Parallèlement à ces grands bouleversements sociosanitaires, les dernières années ont également été marquées par des événements ayant suscité indignation, révolte et résistance face à la prégnance de la discrimination basée sur le genre ou liée à la diversité sexuelle (Maschi et al., 2022), du racisme systémique (Groguhé, 2020) ainsi que des effets destructeurs des politiques coloniales passées et actuelles (CREP, 2020). Pensons au décès de l’Afro-Américain George Floyd, survenu en 2020 à la suite d’une interpellation policière qui a remis à l’avant-scène les violences et discriminations policières commises à l’égard des personnes noires tout en embrasant les mouvements de contestation et de défense des droits tels que le mouvement Black Live Matter (Nayak et al., 2022).

La mort tragique et évitable de deux enfants au Québec, en mai 2019 et en mars 2020, tous deux suivis en protection de la jeunesse, a ramené à l’avant-plan les lacunes et les défis du système de protection de la jeunesse et des services qui y sont reliés. Ces événements tragiques ont provoqué le déploiement de la Commission spéciale sur les droits des enfants et la protection de la jeunesse (CSDEPJ, 2021), qui a recommandé une refonte en profondeur des services à l’enfance et à la jeunesse ainsi que la reconnaissance du droit pour les Premières Nations et les Inuit à l’autodétermination et à l’autonomie gouvernementale en matière de protection de la jeunesse.

Mentionnons aussi la découverte de quelques centaines de tombes anonymes sur des sites d’anciens pensionnats autochtones au Canada (Dufranne, 2022). À cet effet, lors de sa venue au Canada et au Québec en juillet 2022, le pape François a présenté ses excuses aux peuples autochtones et a demandé pardon pour les abus commis par certains membres de l’Église ainsi que pour la destruction culturelle et l’assimilation forcée, tout en reconnaissant comme génocide les abus subis par les communautés autochtones dont les enfants ont été forcés de fréquenter les pensionnats (Radio-Canada, 2022). Soulignons également les circonstances tragiques entourant le décès de l’Atikamekw Joyce Echaquan en 2020 à l’hôpital de Joliette alors qu’elle y recevait des soins. Son décès a remis le racisme systémique et la discrimination envers les Autochtones au sein des services publics à la une des tribunes (Bureau du coroner, 2021). En réaction à cet événement, le Conseil des Atikamekw de Manawan et le Conseil de la Nation Atikamekw ont proposé le principe de Joyce, c’est-à-dire un appel à l’action qui promeut entre autres le droit équitable pour les peuples autochtones à recevoir sans discrimination des services de santé et services sociaux, de même que la reconnaissance et le respect des savoirs et connaissances traditionnels et vivants des Autochtones en matière de santé, tout en préconisant la sécurisation culturelle des Autochtones au sein des organisations de santé et des services sociaux (Conseil des Atikamekw de Manawan et Conseil de la Nation Atikamekw, 2020). Toutefois, ce principe, tout comme le racisme systémique, n’a pas encore été reconnu par le gouvernement du Québec.

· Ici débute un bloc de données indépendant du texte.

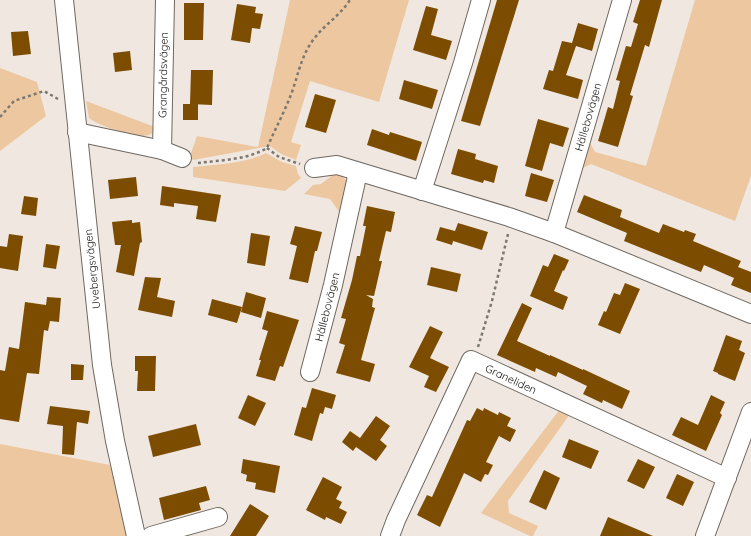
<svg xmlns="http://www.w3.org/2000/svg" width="751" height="536" viewBox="0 0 751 536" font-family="Quicksand,sans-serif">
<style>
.green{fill:#ecc7a0}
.building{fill:#7c4c01}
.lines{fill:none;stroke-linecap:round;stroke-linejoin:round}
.street-casing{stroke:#6e6861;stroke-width:20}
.path{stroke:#7b7771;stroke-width:2.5;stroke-dasharray:3 3;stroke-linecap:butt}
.street{stroke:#fff;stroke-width:18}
.labels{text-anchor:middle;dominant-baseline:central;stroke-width:4;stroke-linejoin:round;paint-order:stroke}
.street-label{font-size:11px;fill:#1a1815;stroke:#fff}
</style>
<rect width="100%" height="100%" fill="#f0e8e0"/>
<!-- green -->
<g class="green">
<polygon points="290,0 409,0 379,102 310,81 291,142 301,145 296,160 281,154 270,146 193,160 190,156 197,136 258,147"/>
<polygon points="695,0 751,0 751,176 735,221 591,164 581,169 589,141 595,152 646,166"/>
<polygon points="0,68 37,82 46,116 0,151"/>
<path d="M86 101 155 127 153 133C150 135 145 136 141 136 130 136 97 125 89 118Z"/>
<path d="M266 153 282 162 296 166 298 174 301 178 285 191 193 177V167C217 164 244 164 266 153Z"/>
<polygon points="334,174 342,176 347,181 343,217 330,199 304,194 313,185 321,184"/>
<polygon points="560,409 570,414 508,501 509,513 538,526 533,536 530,536 481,513"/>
<polygon points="0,444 110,465 128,536 0,536"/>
</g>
<!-- building -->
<g class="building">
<polygon points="497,0 519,0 480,126 461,121"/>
<polygon points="640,0 662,0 649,47 645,45 630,95 633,96 618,147 598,141 608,107 613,109 620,81 616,80 626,46 631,47 638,24 633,22"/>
<polygon points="184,3 204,3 203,40 184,40"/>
<polygon points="237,4 256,7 255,13 263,14 260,29 252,28 250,43 231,40"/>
<polygon points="426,6 438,9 431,35 452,41 446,60 413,50"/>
<polygon points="578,23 598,29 592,51 576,46 566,75 583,80 578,99 543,89 549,70 553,71 562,41 572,43"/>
<polygon points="28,31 31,54 13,56 11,32"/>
<polygon points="130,51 132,70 115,72 113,53"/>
<polygon points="191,70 213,70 212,105 190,104"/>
<polygon points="404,80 438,90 432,109 399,99"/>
<polygon points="315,94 336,100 326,133 305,127"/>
<rect x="183" y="104" width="15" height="16"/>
<polygon points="538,119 569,128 563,147 550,143 542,171 525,166"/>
<polygon points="372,129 389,135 390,132 422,142 416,161 367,145"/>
<polygon points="458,149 476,154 475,159 498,166 494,183 484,180 483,183 451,174"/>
<polygon points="531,173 554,180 547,202 525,196"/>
<polygon points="136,177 138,196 110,199 108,180"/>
<polygon points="162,186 221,195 216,222 196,219 198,206 174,203 174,207 160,205"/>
<polygon points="584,195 622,210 620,217 659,233 663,224 684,232 685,230 696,234 693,241 741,261 738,267 751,272 751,293 731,285 734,278 704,265 701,272 624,241 627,233 577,212"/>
<polygon points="24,196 38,198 36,216 21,214"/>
<polygon points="367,206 395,212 391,232 386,231 379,261 382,261 374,296 366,295 373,299 372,307 375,308 361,360 375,364 370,382 336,373 345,345 339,343 346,319 341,318 352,280 357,256 360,256 366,226 363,226"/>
<polygon points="132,220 132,223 140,222 142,242 140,243 134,276 116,272 121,245 115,245 112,222"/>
<polygon points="458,223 488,232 482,250 453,241 452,245 436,240 440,227 455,231"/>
<polygon points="295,226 322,232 317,251 315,251 308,283 289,279 297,246 290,244"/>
<polygon points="251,233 270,236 265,266 247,263"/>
<polygon points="9,234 23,236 18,271 0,268 0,246 7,247"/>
<polygon points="46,244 60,246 56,269 43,267"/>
<polygon points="554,254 569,260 564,271 563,270 554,291 568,297 563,310 530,296 543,265 548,267"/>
<polygon points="431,267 461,274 457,292 427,285"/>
<polygon points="145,277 161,278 157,297 175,301 172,317 138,310"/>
<polygon points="625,283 640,289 620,334 598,325 604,311 606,312 614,293 620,295"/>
<polygon points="246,292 266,298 261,318 241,312"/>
<polygon points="47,297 61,298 59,322 50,321 48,331 44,330 39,374 27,373 19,422 0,419 0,370 5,371 9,347 19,349 25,302 46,305"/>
<polygon points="212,299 242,307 237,323 208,315"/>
<polygon points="522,303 532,308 517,341 550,356 550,355 583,370 583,369 630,391 622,409 603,400 602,403 583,394 587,386 558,372 556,377 536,368 535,372 497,355"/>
<polygon points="267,311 299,320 283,367 280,366 275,381 256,376 261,360 259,360 268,331 262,329"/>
<polygon points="430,326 443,332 430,358 449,367 436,392 424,387 429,376 409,367"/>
<polygon points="726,335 742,341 739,350 745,353 735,381 718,374 718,373 713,371"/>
<polygon points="135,356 156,356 155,391 137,391 138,371 135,371"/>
<polygon points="71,364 84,365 83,380 71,380"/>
<polygon points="312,388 336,395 332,409 325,407 323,414 320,413 312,441 294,435 302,407 306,408"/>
<polygon points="248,395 266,403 255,426 238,418"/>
<polygon points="711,395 725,402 720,413 722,415 706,451 672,435 681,417 698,425"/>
<polygon points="50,406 90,411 88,424 77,422 74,455 62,454 63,426 47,424"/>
<polygon points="477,408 483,411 484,408 498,415 499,412 511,418 507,426 516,430 510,442 499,436 486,462 493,465 488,475 485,474 481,482 464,473 440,527 417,515 427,495 432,497 467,420 470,421"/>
<polygon points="376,416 390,426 380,440 387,446 376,461 356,447 353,451 342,442 350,431 360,438"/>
<polygon points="196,424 201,445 153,457 148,436"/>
<polygon points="569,439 599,451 591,469 562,457"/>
<polygon points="243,459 280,466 275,493 255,489 256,483 246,481 247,475 241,473"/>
<polygon points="638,459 655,467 644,489 627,481"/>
<polygon points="544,470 560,478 546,510 529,502"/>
<polygon points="677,474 694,482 683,506 666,498"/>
<polygon points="323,477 342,487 336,499 342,502 339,508 347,512 341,524 326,517 325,520 306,510"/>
<polygon points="206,486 210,500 199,503 201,510 164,520 159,498"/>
<polygon points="250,504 269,516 256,536 230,536"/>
<polygon points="608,517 653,536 600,536"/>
</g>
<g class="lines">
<defs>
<g id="street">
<polyline points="64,0 102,365 115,441 136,536"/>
<polyline points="77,132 162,150 182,158"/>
<polyline points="162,150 165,0"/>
<polyline points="314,168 337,165 509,217 554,233 751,314"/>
<polyline points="422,191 463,63 481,0"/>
<polyline points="554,233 622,0"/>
<polyline points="310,372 333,285 358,172"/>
<polyline points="151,536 218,517"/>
<polyline points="390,536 396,520 471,360 727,478"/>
<polyline points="705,536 751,412"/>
</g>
</defs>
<!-- street casing -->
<use href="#street" class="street-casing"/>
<!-- path -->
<g class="path">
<polyline points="0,117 14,101 44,91 58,99"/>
<polyline points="267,148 279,157 300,164"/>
<path d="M198 163C221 160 247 160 267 148 275 129 285 111 292 92 298 75 301 58 311 43 322 26 339 17 350 0"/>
<polyline points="478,347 492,301 508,234"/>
</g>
<!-- street -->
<use href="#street" class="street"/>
</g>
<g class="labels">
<!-- street labels -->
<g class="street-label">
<text transform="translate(163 75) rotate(-89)">Grangårdsvägen</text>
<text transform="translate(588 117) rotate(-74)">Hällebovägen</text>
<text transform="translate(92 269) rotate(-96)">Uvebergsvägen</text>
<text transform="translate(327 307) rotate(-76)">Hällebovägen</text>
<text transform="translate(511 379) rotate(25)">Graneliden</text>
</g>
</g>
</svg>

Il va sans dire que l’adoption par de nombreux États de différentes politiques néolibérales, dont des politiques d’austérité, n’a fait qu’affaiblir les dispositifs de protection sociale. Conséquemment, les réponses visant à faire face par exemple, aux changements climatiques ainsi qu’à l’appauvrissement de certaines franges de la population et aux inégalités croissantes s’en sont trouvées moins adéquates (Ferguson et al., 2013). Pour compléter ce panorama, mentionnons la prégnance de nombreux problèmes sociaux qui sont de plus en plus invisibilisés par les pouvoirs publics et les programmes de protection sociale, mais qui, loin d’avoir disparu, s’accentuent et se complexifient. On peut penser par exemple à la pauvreté, à l’exclusion sociale, à la marginalisation croissante des personnes vulnérables, aux différentes formes de maltraitance, à l’immigration ou encore aux problèmes de santé mentale chez les jeunes ou les adultes.

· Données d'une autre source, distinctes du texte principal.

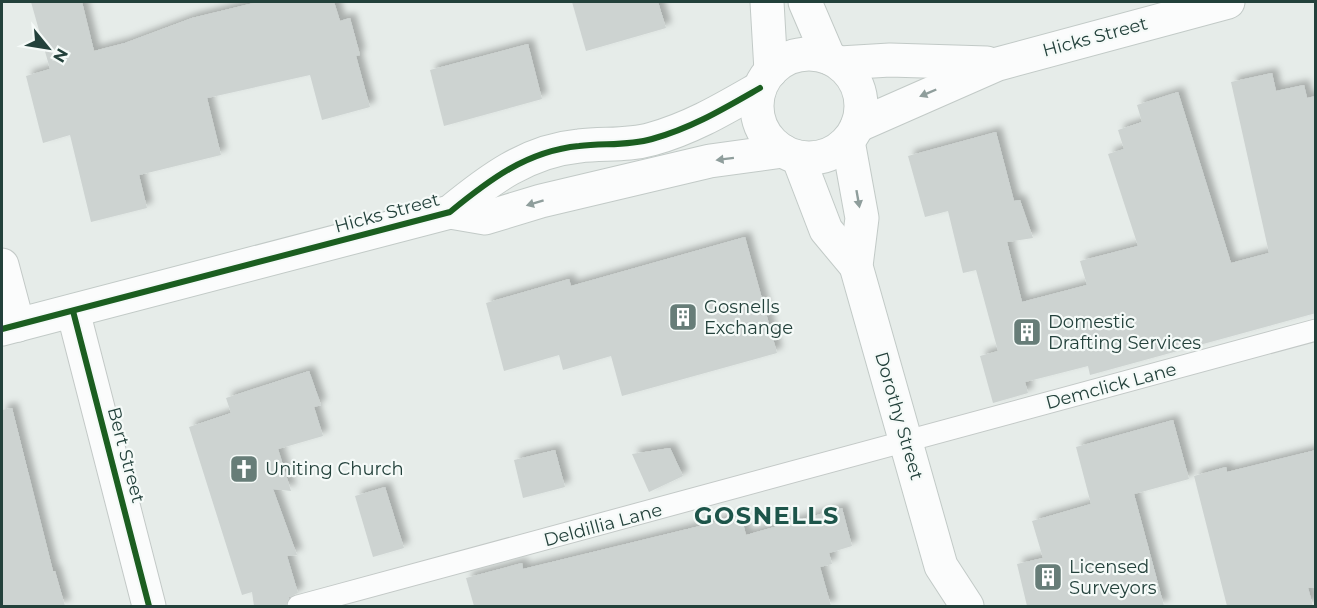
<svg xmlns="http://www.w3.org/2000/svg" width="1317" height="608" font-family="Montserrat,sans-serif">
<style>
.building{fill:#cdd3d1;filter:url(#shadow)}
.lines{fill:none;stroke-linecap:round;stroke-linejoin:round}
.lane-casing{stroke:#c3c9c7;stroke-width:23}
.street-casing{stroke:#c3c9c7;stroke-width:35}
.secondary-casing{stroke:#c2cac7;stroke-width:35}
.lane{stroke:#fbfcfc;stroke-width:21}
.street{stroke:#fbfcfc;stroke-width:33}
.secondary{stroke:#fbfcfc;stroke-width:33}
.cycleway-casing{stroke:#f5faf8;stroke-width:10}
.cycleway{stroke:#1b5e20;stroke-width:6}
.oneway{fill:#8f9e9c}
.labels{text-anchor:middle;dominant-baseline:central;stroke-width:4.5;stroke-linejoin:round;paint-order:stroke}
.street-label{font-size:18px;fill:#23413b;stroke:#f5faf8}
.poi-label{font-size:18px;fill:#23413b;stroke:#f5faf8;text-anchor:start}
.district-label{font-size:24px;font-weight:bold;letter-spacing:1.5px;fill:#1d554a;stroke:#f5faf8}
</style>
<defs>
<filter id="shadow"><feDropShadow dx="5.5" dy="-5.5" stdDeviation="3" flood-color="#0004"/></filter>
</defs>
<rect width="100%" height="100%" fill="#e6ece9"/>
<g class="building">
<path d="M31,2H82L94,51L125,43L192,18L258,2H334L340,21L350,18L360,55L356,56L370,107L322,120L310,75L207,98L221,155L139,175L147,208L91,222L70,135L43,143L26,76L50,69Z"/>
<path d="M572,2H658L666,28L586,51Z"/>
<path d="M528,44L542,99L444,126L430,70Z"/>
<path d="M1272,73L1276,91L1304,85L1307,98L1316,96V313L1090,375L1088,366L1025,382L1028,393L993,403L980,356L998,351L976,270L963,273L948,211L925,217L908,156L996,132L1014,201L1020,200L1033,238L1007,242L1022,302L1087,285L1080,261L1138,246L1108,154L1124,149L1118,130L1142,122L1137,105L1178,92L1231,263L1269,253L1231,82Z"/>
<path d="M745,237L777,353L622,396L611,356L563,370L559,355L504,371L486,303L569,279L571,286Z"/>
<path d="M309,371L321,405L314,407L323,436L278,449L291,491L273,489L297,555L287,556L298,593L289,597L286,606H254L252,592L242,595L189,427L231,413L226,398Z"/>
<path d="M12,408L53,571H55L65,606H2V410Z"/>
<path d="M1173,420L1189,479L1134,494L1164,606H1027L1017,564L1043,558L1032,521L1091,504L1076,447Z"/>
<path d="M670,448L683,476L649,492L632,454Z"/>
<path d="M555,450L565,487L523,498L514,460Z"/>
<path d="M1316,450V587L1308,588L1313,606H1227L1194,476L1226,467L1227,472Z"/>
<path d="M385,487L404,548L373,557L355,496Z"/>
<path d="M842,508L852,546L829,553L832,564L820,567L831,606H474L466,578L522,563L523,569L741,516L746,535Z"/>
</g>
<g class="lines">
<g class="lane-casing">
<path id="lane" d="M298,606L1316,330"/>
</g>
<g class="street-casing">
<g id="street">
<path d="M2,265L18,325"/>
<path d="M73,311L149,606"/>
</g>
</g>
<g class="secondary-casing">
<g id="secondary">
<path d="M767,2L771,71"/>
<path d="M805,2L829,58"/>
<circle cx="809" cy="106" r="52"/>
<path d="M840,63L890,60L987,63"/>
<path d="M857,126L998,64L1228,2"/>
<path d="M848,141L862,218L856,266L941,566L967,606"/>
<path d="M798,157L826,230L856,266"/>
<path d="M450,212L485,218L541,201L710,161L783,151"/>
<path d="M2,329L450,212C489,180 527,151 579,146C604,143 628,146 652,139C692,128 725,108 760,88"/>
</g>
</g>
<use href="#lane" class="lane"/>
<use href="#street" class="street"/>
<use href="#secondary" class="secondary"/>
<g class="cycleway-casing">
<g id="cycleway">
<path d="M73,311L149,606"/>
<path d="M2,329L450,212C489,180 527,151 579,146C604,143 628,146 652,139C692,128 725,108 760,88"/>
</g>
</g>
<use href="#cycleway" class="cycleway"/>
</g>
<defs><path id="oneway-solid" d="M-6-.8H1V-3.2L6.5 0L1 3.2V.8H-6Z" transform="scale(1.5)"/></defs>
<g class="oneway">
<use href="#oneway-solid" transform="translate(928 93) rotate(157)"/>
<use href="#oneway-solid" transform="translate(725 159) rotate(173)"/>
<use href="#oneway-solid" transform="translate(858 199) rotate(80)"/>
<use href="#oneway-solid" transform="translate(535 203) rotate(163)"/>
</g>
<defs>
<g id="building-square" transform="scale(1.5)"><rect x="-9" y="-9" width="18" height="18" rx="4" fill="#677d78" stroke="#f5faf8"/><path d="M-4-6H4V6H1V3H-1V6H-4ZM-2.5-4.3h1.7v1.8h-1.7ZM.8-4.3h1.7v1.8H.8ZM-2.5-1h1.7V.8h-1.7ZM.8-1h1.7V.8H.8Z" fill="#fff"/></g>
<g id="church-square" transform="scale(1.5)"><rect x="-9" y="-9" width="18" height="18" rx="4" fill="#677d78" stroke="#f5faf8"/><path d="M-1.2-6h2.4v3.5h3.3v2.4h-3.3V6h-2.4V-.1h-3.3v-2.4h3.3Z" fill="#fff"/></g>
</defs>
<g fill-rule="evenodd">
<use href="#building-square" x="683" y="317"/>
<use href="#building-square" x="1027" y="332"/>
<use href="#church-square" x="244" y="469"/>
<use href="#building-square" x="1048" y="577"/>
</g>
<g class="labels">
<g class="street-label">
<text transform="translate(1095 37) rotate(-15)">Hicks Street</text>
<text transform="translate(387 213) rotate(-15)">Hicks Street</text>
<text transform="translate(1111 386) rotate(-15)">Demclick Lane</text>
<text transform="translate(899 416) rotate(74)">Dorothy Street</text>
<text transform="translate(126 455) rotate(75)">Bert Street</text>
<text transform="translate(603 525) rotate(-15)">Deldillia Lane</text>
</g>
<g class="poi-label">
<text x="704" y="307">Gosnells<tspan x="704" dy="21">Exchange</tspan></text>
<text x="1048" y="322">Domestic<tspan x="1048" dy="21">Drafting Services</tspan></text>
<text x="265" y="469">Uniting Church</text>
<text x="1069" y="567">Licensed<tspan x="1069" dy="21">Surveyors</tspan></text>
</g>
<g class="district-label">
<text x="767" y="515">GOSNELLS</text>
</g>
</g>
<rect width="1317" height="608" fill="none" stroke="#23413b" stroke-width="6"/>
<g transform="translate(48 48) rotate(120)" stroke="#f5faf8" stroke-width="4.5" paint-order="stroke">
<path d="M0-4.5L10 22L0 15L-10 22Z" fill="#23413b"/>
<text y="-9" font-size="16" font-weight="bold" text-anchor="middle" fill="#23413b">N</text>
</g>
</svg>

2. Du côté du travail social au Québec

Les nombreux bouleversements mondiaux qui viennent d’être évoqués à grands traits se répercutent au Québec et ont des effets indéniables sur le travail social, lequel, rappelons-le, est déjà mis à rude épreuve depuis plus d’une dizaine d’années en raison du couple État social – travail social qui vacille (Castel, 2009).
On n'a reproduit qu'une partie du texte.